→ Data to process:
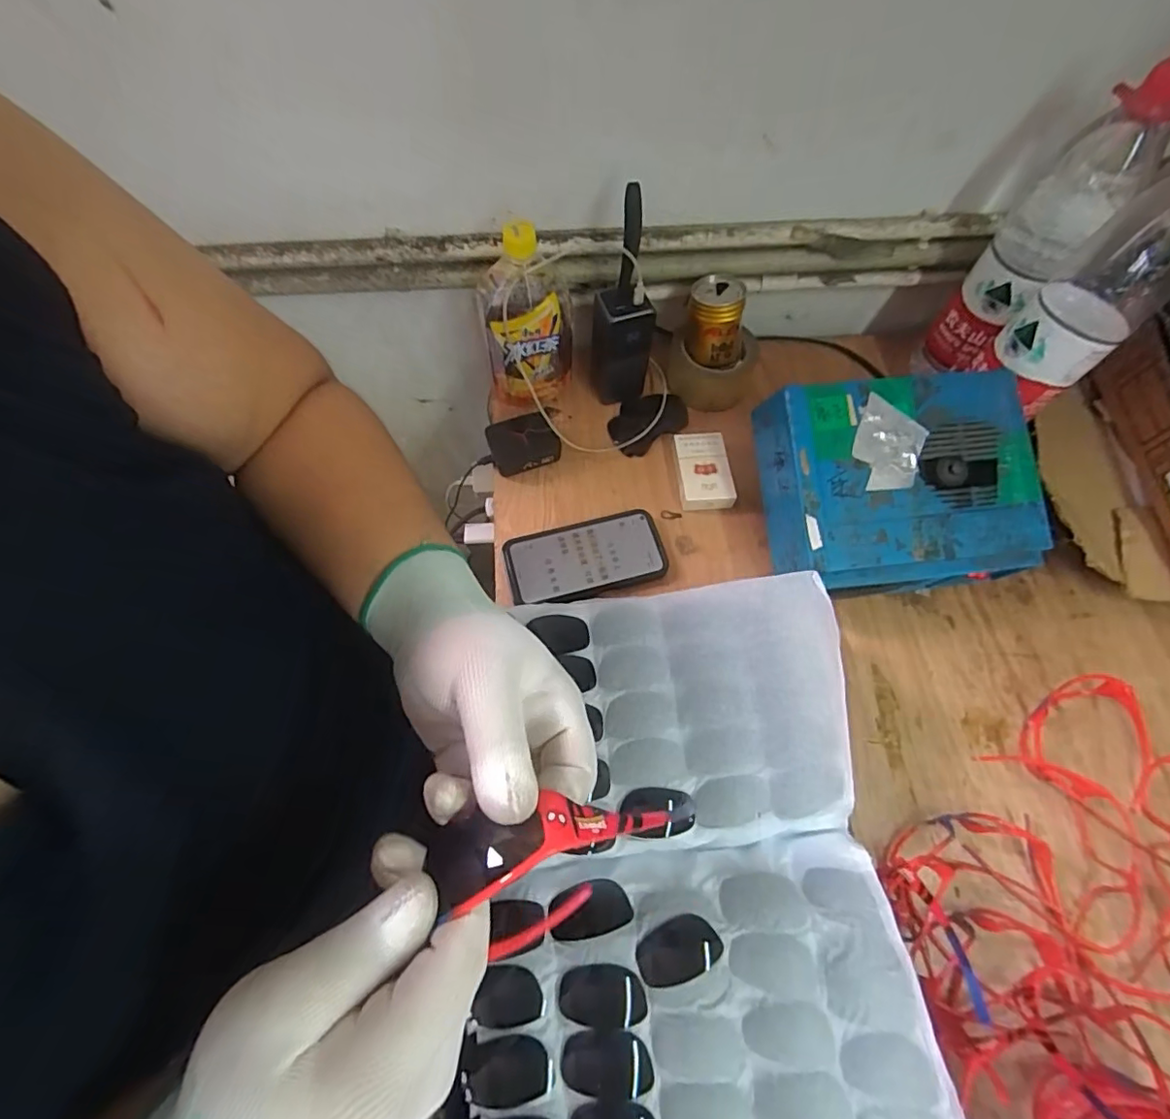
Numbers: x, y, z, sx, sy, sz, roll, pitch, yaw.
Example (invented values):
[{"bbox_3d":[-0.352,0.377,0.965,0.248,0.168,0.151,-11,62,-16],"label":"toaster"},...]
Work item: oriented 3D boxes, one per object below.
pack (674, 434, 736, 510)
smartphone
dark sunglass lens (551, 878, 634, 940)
[{"bbox_3d":[0.132,-0.100,0.618,0.056,0.025,0.089,-4,65,-4],"label":"pack"},{"bbox_3d":[0.002,0.000,0.575,0.162,0.010,0.082,-13,66,-8],"label":"smartphone"},{"bbox_3d":[0.003,0.238,0.374,0.054,0.011,0.030,-11,66,-6],"label":"dark sunglass lens"}]

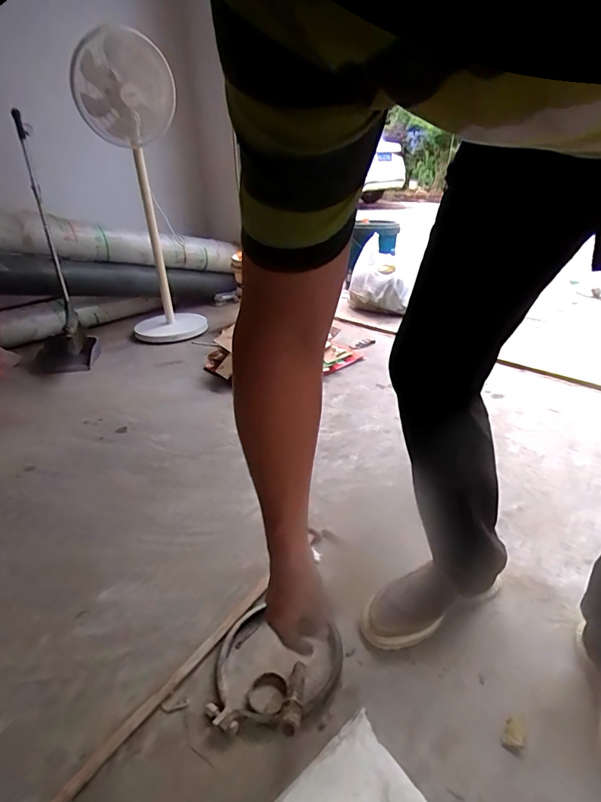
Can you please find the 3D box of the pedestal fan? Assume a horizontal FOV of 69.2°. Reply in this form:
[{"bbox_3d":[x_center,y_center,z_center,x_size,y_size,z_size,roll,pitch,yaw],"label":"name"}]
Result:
[{"bbox_3d":[-0.604,-0.781,1.724,0.312,1.103,0.352,-10,31,-14],"label":"pedestal fan"}]

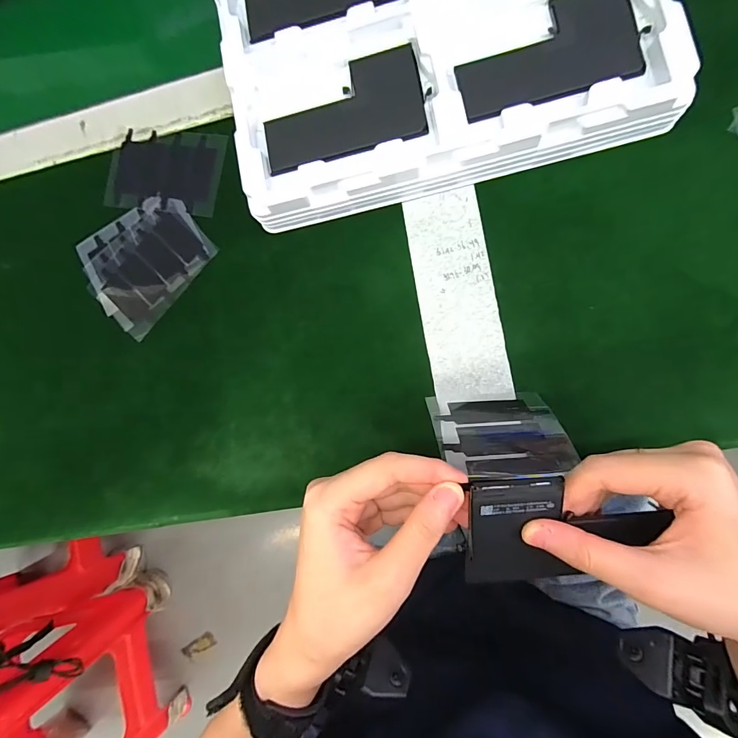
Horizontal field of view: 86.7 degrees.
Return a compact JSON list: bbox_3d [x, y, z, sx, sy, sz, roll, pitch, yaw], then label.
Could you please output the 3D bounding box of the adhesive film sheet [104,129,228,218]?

→ Aim of the task: I'd like the data above duplicated exactly, with no pictures included.

→ Problem solution:
Numbers: x, y, z, sx, sy, sz, roll, pitch, yaw.
Example (invented values):
[{"bbox_3d":[-0.352,0.377,0.965,0.248,0.168,0.151,-11,62,-16],"label":"toaster"},...]
Work item: oriented 3D boxes, one per object below.
pack (674, 434, 736, 510)
smartphone
dark sunglass lens (551, 878, 634, 940)
[{"bbox_3d":[0.132,-0.100,0.618,0.056,0.025,0.089,-4,65,-4],"label":"pack"},{"bbox_3d":[0.002,0.000,0.575,0.162,0.010,0.082,-13,66,-8],"label":"smartphone"},{"bbox_3d":[0.003,0.238,0.374,0.054,0.011,0.030,-11,66,-6],"label":"dark sunglass lens"}]

Can you please find the 3D box of the pedestal fan? Assume a horizontal FOV of 69.2°. Reply in this form:
[{"bbox_3d":[x_center,y_center,z_center,x_size,y_size,z_size,roll,pitch,yaw],"label":"name"}]
Result:
[{"bbox_3d":[-0.604,-0.781,1.724,0.312,1.103,0.352,-10,31,-14],"label":"pedestal fan"}]

Horizontal field of view: 86.7 degrees.
Return a compact JSON list: bbox_3d [x, y, z, sx, sy, sz, roll, pitch, yaw], then label.
Could you please output the 3D bounding box of the adhesive film sheet [104,129,228,218]?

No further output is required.